#### [Data for the task]
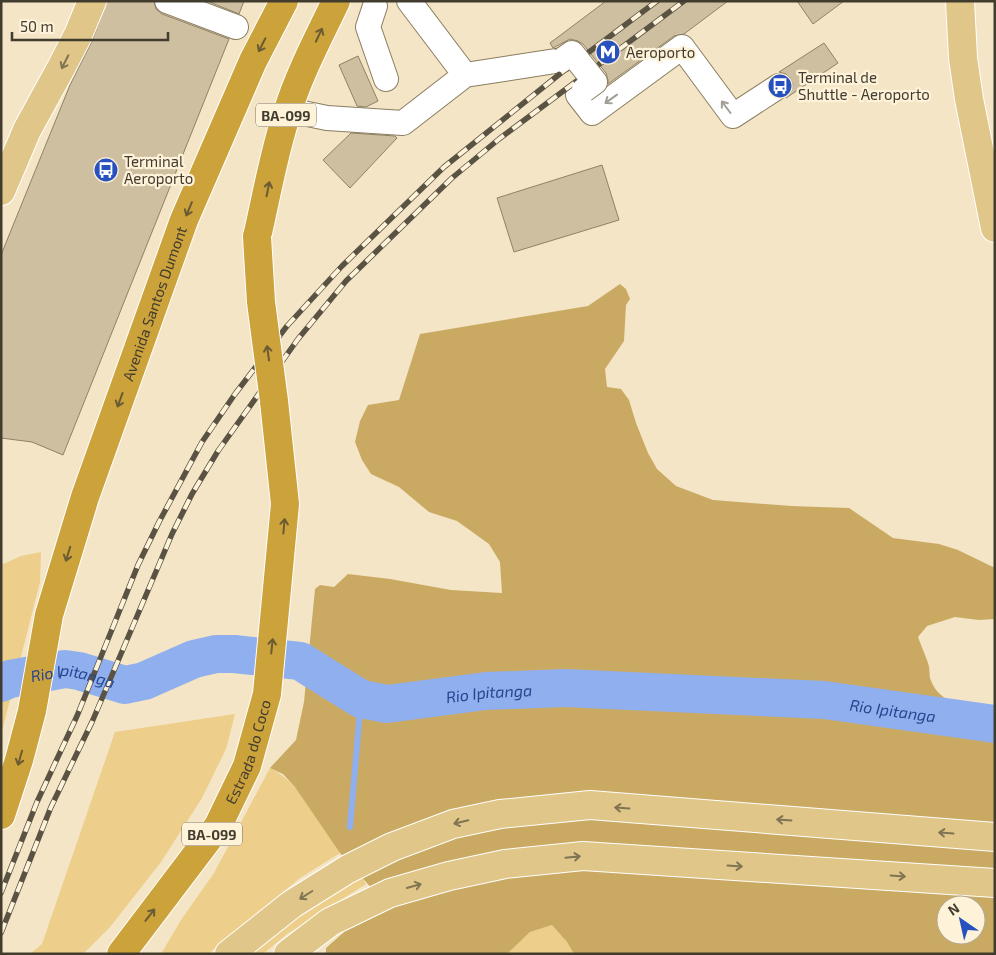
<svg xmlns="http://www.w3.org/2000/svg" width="996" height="955" viewBox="0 0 996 955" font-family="'Exo 2',sans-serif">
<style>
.green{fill:#edce8b}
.forest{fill:#caaa62;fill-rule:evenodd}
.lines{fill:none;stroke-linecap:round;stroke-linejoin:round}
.stream{stroke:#90afee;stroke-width:6}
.river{stroke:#90afee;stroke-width:38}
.building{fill:#cebfa1;stroke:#8f8265}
.minor-casing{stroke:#8a7d60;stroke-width:26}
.major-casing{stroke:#fff;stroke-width:30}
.highway-casing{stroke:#fff;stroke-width:30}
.minor{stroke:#fff;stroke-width:24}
.major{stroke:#e0c789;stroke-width:28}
.highway{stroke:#cca23b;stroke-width:28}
.rail-casing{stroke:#5a5343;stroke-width:5.5}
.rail{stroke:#fef2d9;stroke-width:4;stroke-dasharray:11;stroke-linecap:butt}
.minor-bridge-casing{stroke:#8a7d60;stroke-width:26;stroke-linecap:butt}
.highway-bridge-casing{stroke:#fff;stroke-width:30;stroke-linecap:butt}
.minor-bridge{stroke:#fff;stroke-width:24}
.highway-bridge{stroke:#cca23b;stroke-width:28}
.oneway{stroke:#6b5b33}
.oneway2{stroke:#817453}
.oneway3{stroke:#a09e97}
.labels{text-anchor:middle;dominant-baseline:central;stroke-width:4.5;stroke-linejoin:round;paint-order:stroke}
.shield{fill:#fef2d9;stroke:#7a7362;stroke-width:1}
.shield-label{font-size:14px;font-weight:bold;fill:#423c2f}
.poi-label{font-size:15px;fill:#423c2f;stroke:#fef2d9;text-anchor:start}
.street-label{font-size:15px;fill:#423c2f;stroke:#fef2d9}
.water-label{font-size:16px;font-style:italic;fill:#264690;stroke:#fef2d9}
</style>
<rect width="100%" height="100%" fill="#f3e5c5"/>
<path class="green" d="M41,552L40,582L1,735V565L21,556Z
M235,714L226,749L202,798L161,862L110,927L83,954H30L42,944L115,732Z
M270,768C302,784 321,823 340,853L300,878L208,954H161L181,920L214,873Z
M362,877L366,884L287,934L263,954H248C285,925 322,900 362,877Z
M552,925L567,942L574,954H507L530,932Z"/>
<path class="forest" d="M620,284L626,289L630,299L626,305L624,341L605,369L607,387L621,389L629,400L636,423L648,453L657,469L676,486L713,500L791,506L849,508L893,538L939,544L958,550L995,568V619L979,620L955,617L927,626L918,637C921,646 925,654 928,663C930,668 929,673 930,678C938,705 971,709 995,711V954H574L567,942L552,925L530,932L507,954H326V948L343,933L354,920L384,902L340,853L295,787L283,774L270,768L296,740L304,702L315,589L320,585L334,587L348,574L390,579L451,590L502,593L500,562L489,544L457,521L429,512L399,487L371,474L362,460L355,442L360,421L368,405L399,400L420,334L588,306ZM946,905H976V935H946Z"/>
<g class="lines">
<path class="stream" d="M350,827L361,699"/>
<path class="river" id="s1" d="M1,683L10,679L65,669L79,671L125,685L144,681L194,659L216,654H234L300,661L361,699L387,704L486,691L565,688L824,700L995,724"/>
</g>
<path class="building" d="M107,1H154L156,9L162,14L229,39L63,455L32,442L1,438V255L70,85L92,41Z
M207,1H244L239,14Z
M606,1H728L684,34L674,36L608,84V80L606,73L583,44L578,41L570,39L553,48L550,43Z
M797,1H844L813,24Z
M824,43L838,63L786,98L791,92L793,85L790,78L786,74L779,72Z
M358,56L378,101L366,107L357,106L339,65Z
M351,133L395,136L397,138L350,188L323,160Z
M602,165L619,220L514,252L497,198Z"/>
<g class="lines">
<defs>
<path id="minor" d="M167,1L236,27
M409,1L465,75
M375,6L368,27L386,79
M584,90L578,95L592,113L682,47L733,116L779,86
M288,110L327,118L403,123L465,75L562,60"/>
<path id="major" d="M960,1L963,58L969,99L995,228
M1,191L27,130L61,68L78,35L92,1
M229,954L292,904L348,869L392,847L453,824L500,814L590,805L995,837
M288,954L330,922L390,893L449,876L505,864L583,856L995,883"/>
<g id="highway">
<path d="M257,237C267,194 274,151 288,110C300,72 319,37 336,1"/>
<path id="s2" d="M1,815L19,760L32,711L49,615L85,497L184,220L253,61L284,1"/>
<path id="s3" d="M121,954L218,826L247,766L267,694L285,504L274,401"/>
</g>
</defs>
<use href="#minor" class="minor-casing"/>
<use href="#major" class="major-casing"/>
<use href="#highway" class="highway-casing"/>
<use href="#minor" class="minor"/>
<use href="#major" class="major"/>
<use href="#highway" class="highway"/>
<defs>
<path id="rail" d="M1,893L37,802L77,716L138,565L159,522L202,442L235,394L287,326L342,266L444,167L561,73L657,1
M1,933L51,807L92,722L172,534L192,494L218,451L298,339L346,281L452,178L499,139L684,1"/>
</defs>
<use href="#rail" class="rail-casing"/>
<use href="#rail" class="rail"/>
<defs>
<path id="minor-bridge" d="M562,60L572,53L595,82L584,90"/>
<path id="highway-bridge" d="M257,237L261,302L274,401"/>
</defs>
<use href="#minor-bridge" class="minor-bridge-casing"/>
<use href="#highway-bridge" class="highway-bridge-casing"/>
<use href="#minor-bridge" class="minor-bridge"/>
<use href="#highway-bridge" class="highway-bridge"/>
</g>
<defs><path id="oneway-shaft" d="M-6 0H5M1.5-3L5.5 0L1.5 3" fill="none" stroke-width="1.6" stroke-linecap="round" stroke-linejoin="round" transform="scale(1.25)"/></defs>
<g class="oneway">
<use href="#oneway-shaft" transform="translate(319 35) rotate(-65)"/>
<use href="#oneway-shaft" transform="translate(262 45) rotate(117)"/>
<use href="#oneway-shaft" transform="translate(268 189) rotate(-79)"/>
<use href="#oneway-shaft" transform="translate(189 209) rotate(113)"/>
<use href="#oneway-shaft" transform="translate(268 353) rotate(-98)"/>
<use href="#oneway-shaft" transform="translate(120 400) rotate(110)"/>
<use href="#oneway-shaft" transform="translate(284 526) rotate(-85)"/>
<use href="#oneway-shaft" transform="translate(68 554) rotate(107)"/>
<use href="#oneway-shaft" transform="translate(272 646) rotate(-84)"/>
<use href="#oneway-shaft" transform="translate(20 758) rotate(106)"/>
<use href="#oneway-shaft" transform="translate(150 915) rotate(-52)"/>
</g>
<g class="oneway2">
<use href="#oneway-shaft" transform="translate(65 62) rotate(117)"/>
<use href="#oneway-shaft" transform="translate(622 808) rotate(-176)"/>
<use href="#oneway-shaft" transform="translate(784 820) rotate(-176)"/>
<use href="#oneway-shaft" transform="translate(461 822) rotate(167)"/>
<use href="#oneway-shaft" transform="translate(946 833) rotate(-176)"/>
<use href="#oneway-shaft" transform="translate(573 857) rotate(-6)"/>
<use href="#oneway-shaft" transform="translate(735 866) rotate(4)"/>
<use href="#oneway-shaft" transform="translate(898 876) rotate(4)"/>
<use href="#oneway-shaft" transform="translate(414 886) rotate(-16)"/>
<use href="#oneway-shaft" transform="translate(306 895) rotate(148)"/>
</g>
<g class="oneway3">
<use href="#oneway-shaft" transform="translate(611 99) rotate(144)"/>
<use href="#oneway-shaft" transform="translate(726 107) rotate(-127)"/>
</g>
<defs>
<symbol id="metro-disc" viewBox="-11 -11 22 22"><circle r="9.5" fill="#2651bf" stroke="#fef2d9"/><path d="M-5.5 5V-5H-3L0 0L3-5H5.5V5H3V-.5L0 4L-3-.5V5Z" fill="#fff"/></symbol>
<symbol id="bus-disc" viewBox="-11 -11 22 22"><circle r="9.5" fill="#2651bf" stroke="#fef2d9"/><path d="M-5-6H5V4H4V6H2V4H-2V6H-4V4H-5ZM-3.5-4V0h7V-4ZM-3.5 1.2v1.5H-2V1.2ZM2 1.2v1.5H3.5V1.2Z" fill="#fff"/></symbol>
</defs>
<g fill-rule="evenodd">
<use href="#metro-disc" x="594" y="38" width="28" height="28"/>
<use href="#bus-disc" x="766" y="72" width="28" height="28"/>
<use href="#bus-disc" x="92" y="156" width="28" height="28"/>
</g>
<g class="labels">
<g class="shield">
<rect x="256" y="103.5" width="60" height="23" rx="4"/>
<rect x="182" y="822.5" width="60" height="23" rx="4"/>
</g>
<g class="shield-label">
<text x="286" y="115">BA-099</text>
<text x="212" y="834">BA-099</text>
</g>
<g class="poi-label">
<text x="626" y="52">Aeroporto</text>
<text x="798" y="77">Terminal de<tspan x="798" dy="17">Shuttle - Aeroporto</tspan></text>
<text x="124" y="161">Terminal<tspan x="124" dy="17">Aeroporto</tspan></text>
</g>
<g class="street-label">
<text stroke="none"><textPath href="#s2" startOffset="535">Avenida Santos Dumont</textPath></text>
<text stroke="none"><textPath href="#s3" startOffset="241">Estrada do Coco</textPath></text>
</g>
<g class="water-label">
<text stroke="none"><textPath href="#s1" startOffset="74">Rio Ipitanga</textPath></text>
<text stroke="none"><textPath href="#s1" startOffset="510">Rio Ipitanga</textPath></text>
<text stroke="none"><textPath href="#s1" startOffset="915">Rio Ipitanga</textPath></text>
</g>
</g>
<rect width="996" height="955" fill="none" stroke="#423c2f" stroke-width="5"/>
<g transform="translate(961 920) rotate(326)"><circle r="24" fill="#fef2d9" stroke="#b3a995"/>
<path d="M0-4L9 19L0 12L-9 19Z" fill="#2651bf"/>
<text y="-8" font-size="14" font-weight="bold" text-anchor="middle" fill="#423c2f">N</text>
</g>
<path d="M12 32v8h156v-8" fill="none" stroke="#423c2f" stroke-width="2.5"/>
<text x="20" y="32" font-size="15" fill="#423c2f" stroke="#fef2d9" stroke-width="4" paint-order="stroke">50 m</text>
</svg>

#### [Exercise prompt]
Please tally the lines of the listing that include the string "rule". Give the total alone.

#### [The completed task]
2